In June 2009, the Department started a national project to update all key personnel information held on the Department’s database.

The key personnel profile project was undertaken to verify that both the Department and approved providers held accurate and up-to-date key personnel details and if not, to give approved providers an opportunity to update the data.

To reduce the administrative load on approved providers, the Department sent each provider a CD containing contact, address and key personnel information. Approved providers were asked to either verify the information or submit updated information within 28 days. No action was taken for previous failures to notify changes in key personnel, provided the information the Department received the information within 28 days.
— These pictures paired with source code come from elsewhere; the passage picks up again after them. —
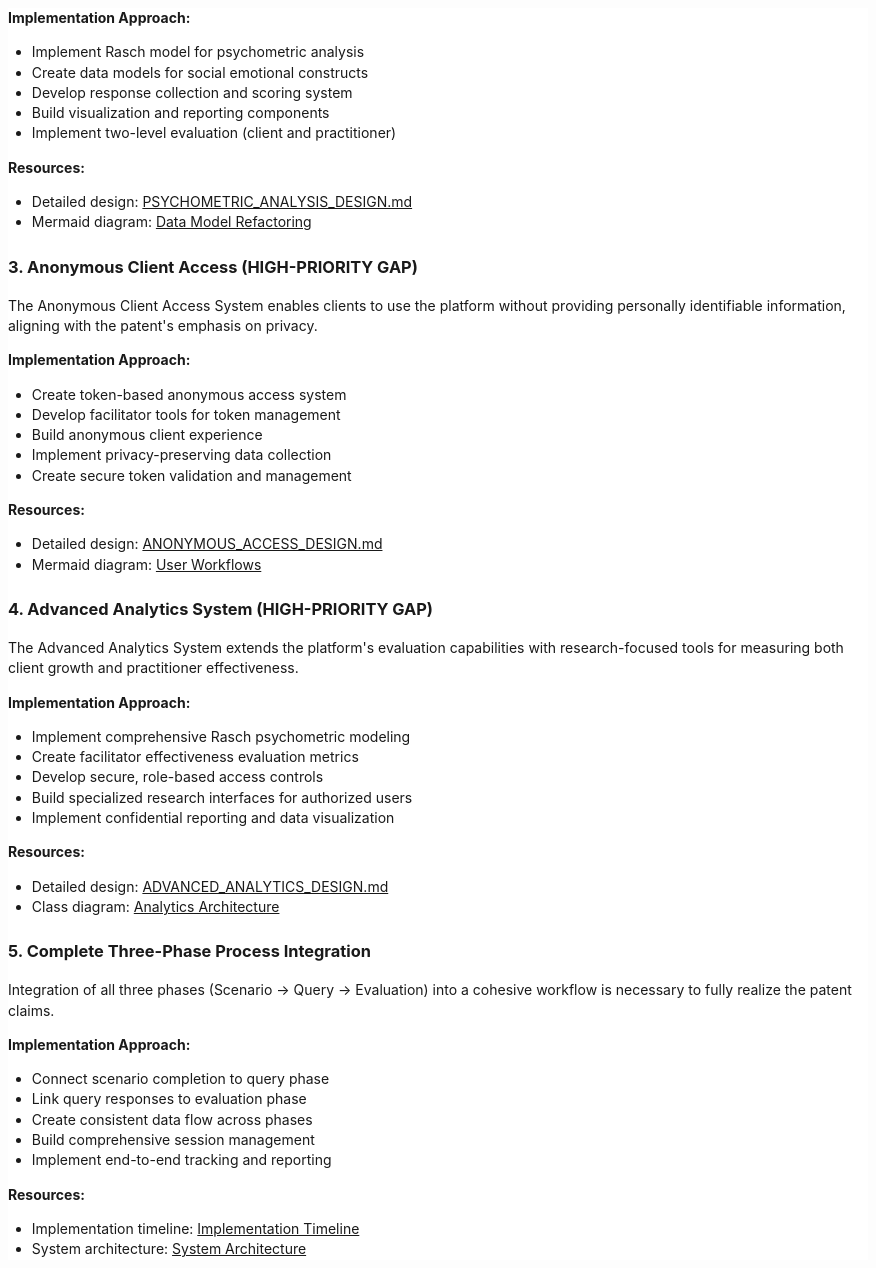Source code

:**Implementation Approach:**
- Implement Rasch model for psychometric analysis
- Create data models for social emotional constructs
- Develop response collection and scoring system
- Build visualization and reporting components
- Implement two-level evaluation (client and practitioner)

**Resources:**
- Detailed design: [PSYCHOMETRIC_ANALYSIS_DESIGN.md](./docs/PSYCHOMETRIC_ANALYSIS_DESIGN.md)
- Mermaid diagram: [Data Model Refactoring](./diagrams/data-model.png)

### 3. Anonymous Client Access (HIGH-PRIORITY GAP)
The Anonymous Client Access System enables clients to use the platform without providing personally identifiable information, aligning with the patent's emphasis on privacy.

**Implementation Approach:**
- Create token-based anonymous access system
- Develop facilitator tools for token management
- Build anonymous client experience
- Implement privacy-preserving data collection
- Create secure token validation and management

**Resources:**
- Detailed design: [ANONYMOUS_ACCESS_DESIGN.md](./docs/ANONYMOUS_ACCESS_DESIGN.md)
- Mermaid diagram: [User Workflows](./diagrams/user-workflows.png)

### 4. Advanced Analytics System (HIGH-PRIORITY GAP)
The Advanced Analytics System extends the platform's evaluation capabilities with research-focused tools for measuring both client growth and practitioner effectiveness.

**Implementation Approach:**
- Implement comprehensive Rasch psychometric modeling
- Create facilitator effectiveness evaluation metrics
- Develop secure, role-based access controls
- Build specialized research interfaces for authorized users
- Implement confidential reporting and data visualization

**Resources:**
- Detailed design: [ADVANCED_ANALYTICS_DESIGN.md](./docs/ADVANCED_ANALYTICS_DESIGN.md)
- Class diagram: [Analytics Architecture](./diagrams/analytics-architecture.png)

### 5. Complete Three-Phase Process Integration
Integration of all three phases (Scenario → Query → Evaluation) into a cohesive workflow is necessary to fully realize the patent claims.

**Implementation Approach:**
- Connect scenario completion to query phase
- Link query responses to evaluation phase
- Create consistent data flow across phases
- Build comprehensive session management
- Implement end-to-end tracking and reporting

**Resources:**
- Implementation timeline: [Implementation Timeline](./diagrams/implementation-timeline.png)
- System architecture: [System Architecture](./diagrams/refactoring-architecture.png)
The Department sent out requests to over 1,500 approved providers and 99.3 per cent of providers had responded by the end of 2009. The project has generated a large number of changes, including more than 7,900 changes to key personnel information and more than 14,000 updates to contact, address, email and website information.

Updating Key Personnel Information

Under section 9-1 of the Act, approved providers are required to notify the Department of any changes to key personnel, using the appropriate Notification of Changes to Key Personnel form, available on the Department’s website (see below).

Providers should check this site each time they are advising the Department of a change, as the forms are updated from time to time. Any forms dated before March 2009, including copies of the key personnel profile, are no longer approved forms and will not be accepted.

For Notification of Changes to Key Personnel forms go to http://www.health.gov.au/internet/main/publishing.nsf/Content/ageing-approvedp-index.htm#appforms

To contact the Department regarding key personnel issues, email key.personnel@health.gov.au

New Email for Medicare Australia’s Aged Care Business Development Officers

Medicare Australia has a new email address for aged care business development officers (BDOs).

BDOs will:
  • give onsite service presentations and training
  • provide assistance with online claiming registration
  • help with start up queries
  • provide PKI certificates
  • provide administration and general support.